KEY POINTS:
Conservation Minister Chris Carter says he has won an assurance from anti-whaling activists they will not ram a Japanese ship in the Southern Ocean.
Yesterday two ships from the Sea Shepherd environment group, the Robert Hunter and the Farley Mowat, collided with the Japanese whaling ship the Kaiko Maru.
Sea Shepherd leader Captain Paul Watson yesterday said the Farley Mowat was almost out of fuel and he was considering giving the Kaiko Maru's sister ship the Nisshan Maru a "steel enema" by ramming its slipway.
A spokesman for Mr Carter today told said the minister had spoken to the Farley Mowat's crew by phone today and won an assurance the ship would not ram the Japanese whaling ship.
The two sides have traded blame over who was responsible for the collision.
Whaling vessel the Kaiko Maru issued a distress call after colliding with the Robert Hunter.
Mr Watson said the confrontation happened when the Robert Hunter caught the Japanese ship bearing down on a pod of whales.
"The Kaiko Maru manoeuvred alongside our vessel and sideswiped it into the ice. That caused a gash in the starboard bow section of our ship," Mr Watson said.
"Both ships got stuck in the ice and then the Kaiko Maru backed out and into the port stern section of Robert Hunter, causing a metre-long gash. They struck us twice, both times penetrating the hull."
But a spokesman for the Japanese Institute of Cetacean Research (ICR), Glenn Inwood, said it was the Robert Hunter that had rammed the Kaiko Maru.
"Then both Sea Shepherd boats came up on either side, stopping it from continuing," he told Radio New Zealand today.
"It was done in same manner you would imagine pirates have conducted themselves for years.
"Sea Shepherd threw smoke pots onto the vessel, they released ropes and nets to entangle the screw and the propeller has been damaged."
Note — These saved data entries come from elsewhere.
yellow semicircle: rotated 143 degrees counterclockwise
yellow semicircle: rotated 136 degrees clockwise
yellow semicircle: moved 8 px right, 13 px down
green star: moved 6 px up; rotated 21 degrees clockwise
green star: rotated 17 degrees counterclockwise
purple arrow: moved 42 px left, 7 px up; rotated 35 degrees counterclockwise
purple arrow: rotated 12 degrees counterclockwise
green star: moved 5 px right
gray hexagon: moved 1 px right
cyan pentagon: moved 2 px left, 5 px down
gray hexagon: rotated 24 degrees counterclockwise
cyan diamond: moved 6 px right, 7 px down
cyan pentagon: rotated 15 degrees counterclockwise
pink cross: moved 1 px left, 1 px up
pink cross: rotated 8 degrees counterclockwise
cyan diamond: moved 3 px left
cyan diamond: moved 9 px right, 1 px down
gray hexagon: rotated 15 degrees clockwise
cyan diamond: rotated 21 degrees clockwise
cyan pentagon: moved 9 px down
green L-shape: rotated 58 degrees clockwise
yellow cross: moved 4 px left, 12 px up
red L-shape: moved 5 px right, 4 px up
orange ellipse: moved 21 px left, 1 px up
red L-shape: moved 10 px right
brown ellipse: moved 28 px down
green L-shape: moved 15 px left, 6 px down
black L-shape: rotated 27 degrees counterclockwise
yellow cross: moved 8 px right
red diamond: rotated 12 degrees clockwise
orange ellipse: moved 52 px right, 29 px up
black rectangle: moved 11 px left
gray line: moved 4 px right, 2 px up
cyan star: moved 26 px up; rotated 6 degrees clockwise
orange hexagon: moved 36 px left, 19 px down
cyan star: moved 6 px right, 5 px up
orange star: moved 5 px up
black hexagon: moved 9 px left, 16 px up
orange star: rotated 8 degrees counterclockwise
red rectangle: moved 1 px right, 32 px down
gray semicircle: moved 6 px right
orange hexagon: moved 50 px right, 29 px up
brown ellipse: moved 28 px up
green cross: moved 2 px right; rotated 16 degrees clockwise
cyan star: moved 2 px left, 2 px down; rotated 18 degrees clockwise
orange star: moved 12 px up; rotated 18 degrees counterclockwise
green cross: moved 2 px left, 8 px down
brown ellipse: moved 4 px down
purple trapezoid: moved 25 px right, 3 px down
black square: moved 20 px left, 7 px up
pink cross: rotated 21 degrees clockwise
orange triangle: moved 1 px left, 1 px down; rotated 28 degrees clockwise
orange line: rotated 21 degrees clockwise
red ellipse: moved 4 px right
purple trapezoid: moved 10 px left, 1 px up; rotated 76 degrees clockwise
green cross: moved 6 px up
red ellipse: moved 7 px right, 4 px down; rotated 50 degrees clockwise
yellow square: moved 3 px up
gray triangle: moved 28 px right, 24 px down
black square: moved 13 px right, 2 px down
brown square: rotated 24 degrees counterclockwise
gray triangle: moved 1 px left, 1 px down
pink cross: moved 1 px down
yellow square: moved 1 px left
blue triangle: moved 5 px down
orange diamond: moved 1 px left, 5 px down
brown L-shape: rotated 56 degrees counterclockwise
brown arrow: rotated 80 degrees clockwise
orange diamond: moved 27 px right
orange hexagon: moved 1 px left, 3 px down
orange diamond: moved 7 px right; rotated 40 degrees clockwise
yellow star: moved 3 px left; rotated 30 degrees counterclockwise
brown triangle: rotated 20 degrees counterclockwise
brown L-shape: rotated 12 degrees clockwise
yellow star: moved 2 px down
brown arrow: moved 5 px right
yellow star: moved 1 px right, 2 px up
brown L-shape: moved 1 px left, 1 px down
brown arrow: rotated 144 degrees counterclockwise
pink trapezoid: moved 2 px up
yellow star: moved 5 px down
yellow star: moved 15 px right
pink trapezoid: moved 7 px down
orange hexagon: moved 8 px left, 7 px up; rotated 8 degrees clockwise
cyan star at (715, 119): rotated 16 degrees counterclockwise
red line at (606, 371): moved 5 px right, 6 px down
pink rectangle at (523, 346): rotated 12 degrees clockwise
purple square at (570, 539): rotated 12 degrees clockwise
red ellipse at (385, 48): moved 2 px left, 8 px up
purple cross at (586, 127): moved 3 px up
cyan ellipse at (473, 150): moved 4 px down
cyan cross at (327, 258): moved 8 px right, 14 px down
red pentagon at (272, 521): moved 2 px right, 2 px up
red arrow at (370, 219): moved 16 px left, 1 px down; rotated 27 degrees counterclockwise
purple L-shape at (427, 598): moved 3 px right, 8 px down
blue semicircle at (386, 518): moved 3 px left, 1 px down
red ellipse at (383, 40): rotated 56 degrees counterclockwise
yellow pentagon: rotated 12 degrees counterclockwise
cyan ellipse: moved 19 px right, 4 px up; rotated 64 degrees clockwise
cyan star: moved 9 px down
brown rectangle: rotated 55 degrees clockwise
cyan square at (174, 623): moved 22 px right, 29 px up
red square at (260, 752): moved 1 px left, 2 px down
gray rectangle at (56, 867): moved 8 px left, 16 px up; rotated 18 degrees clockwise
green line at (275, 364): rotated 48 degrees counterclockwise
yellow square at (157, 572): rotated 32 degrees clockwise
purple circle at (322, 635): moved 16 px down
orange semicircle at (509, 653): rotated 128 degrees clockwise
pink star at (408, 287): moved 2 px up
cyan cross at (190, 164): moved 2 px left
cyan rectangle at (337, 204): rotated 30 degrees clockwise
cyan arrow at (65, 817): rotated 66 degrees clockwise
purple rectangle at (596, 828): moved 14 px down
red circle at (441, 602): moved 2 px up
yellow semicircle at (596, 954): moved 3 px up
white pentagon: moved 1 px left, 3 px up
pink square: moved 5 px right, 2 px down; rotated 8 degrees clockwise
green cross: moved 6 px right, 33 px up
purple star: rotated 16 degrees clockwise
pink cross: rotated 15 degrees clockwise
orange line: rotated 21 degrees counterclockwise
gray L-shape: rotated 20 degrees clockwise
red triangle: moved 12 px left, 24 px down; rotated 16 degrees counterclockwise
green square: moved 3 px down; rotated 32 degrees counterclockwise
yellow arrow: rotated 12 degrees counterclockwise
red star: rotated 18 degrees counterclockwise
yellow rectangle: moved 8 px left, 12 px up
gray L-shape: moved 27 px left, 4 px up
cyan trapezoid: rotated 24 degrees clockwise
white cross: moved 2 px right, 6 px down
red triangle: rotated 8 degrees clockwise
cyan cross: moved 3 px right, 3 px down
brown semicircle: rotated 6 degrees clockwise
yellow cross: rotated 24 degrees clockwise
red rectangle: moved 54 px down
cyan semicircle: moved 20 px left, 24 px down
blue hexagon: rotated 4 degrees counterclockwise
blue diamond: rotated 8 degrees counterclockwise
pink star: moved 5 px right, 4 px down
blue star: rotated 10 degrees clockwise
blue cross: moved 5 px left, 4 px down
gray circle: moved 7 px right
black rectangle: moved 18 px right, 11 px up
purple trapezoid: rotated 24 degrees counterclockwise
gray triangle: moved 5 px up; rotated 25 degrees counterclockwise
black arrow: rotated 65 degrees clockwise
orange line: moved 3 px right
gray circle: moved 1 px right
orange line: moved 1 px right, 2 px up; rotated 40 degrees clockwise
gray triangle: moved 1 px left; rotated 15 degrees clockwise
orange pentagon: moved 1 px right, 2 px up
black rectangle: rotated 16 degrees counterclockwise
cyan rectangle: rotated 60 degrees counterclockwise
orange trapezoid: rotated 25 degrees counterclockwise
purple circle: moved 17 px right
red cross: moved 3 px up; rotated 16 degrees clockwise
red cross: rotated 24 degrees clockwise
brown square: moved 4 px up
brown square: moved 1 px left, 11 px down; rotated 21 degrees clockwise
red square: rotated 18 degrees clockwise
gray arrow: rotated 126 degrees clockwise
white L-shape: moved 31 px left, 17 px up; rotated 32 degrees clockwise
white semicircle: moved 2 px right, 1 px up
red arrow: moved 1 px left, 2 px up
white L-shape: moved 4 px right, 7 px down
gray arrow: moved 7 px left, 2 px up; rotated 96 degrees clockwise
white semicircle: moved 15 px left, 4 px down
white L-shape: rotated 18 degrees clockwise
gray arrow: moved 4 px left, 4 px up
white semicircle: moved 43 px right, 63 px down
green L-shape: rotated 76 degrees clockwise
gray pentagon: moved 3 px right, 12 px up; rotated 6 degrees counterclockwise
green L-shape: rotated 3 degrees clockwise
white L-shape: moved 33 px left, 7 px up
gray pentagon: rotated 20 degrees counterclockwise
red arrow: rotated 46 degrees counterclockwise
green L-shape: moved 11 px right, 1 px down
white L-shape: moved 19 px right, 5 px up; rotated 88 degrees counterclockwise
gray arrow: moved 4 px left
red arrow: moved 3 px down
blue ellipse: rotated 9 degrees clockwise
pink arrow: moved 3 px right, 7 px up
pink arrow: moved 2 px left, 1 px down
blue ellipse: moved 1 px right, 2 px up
As rescue services in New Zealand struggled to gather details of the incident, Greenpeace vessel Esperanza raced to help the whaling ship.
"We completely condemn any violent action by anyone. Potentially endangering lives in the middle of the Southern Ocean is unacceptable," said Karli Thomas, expedition leader on board the Esperanza.
The New Zealand-based Rescue Co-ordination Centre said last night that the ship was no longer in distress and was able to continue under its own power.
Sea Shepherd activists have been facing off against the whalers north of the Balleny Islands, west of the Ross Sea, trying to stop Japan's controversial annual whale hunt.
Dr Hiroshi Hatanaka, director-general of the Institute of Cetacean Research, last night said that Sea Shepherd was conducting a "campaign of outright destruction and terrorism" and he had serious concerns that someone would be injured or killed.
Earlier Mr Watson said: "Perhaps it's time to give these cruel whalers a steel enema they will never forget."
Mr Watson had warned that the Sea Shepherd flagship, the Farley Mowat, on which he is travelling, was almost out of fuel.
He had hoped to obtain some from the Robert Hunter.
But with that vessel now damaged, the future of the Sea Shepherd protest is uncertain.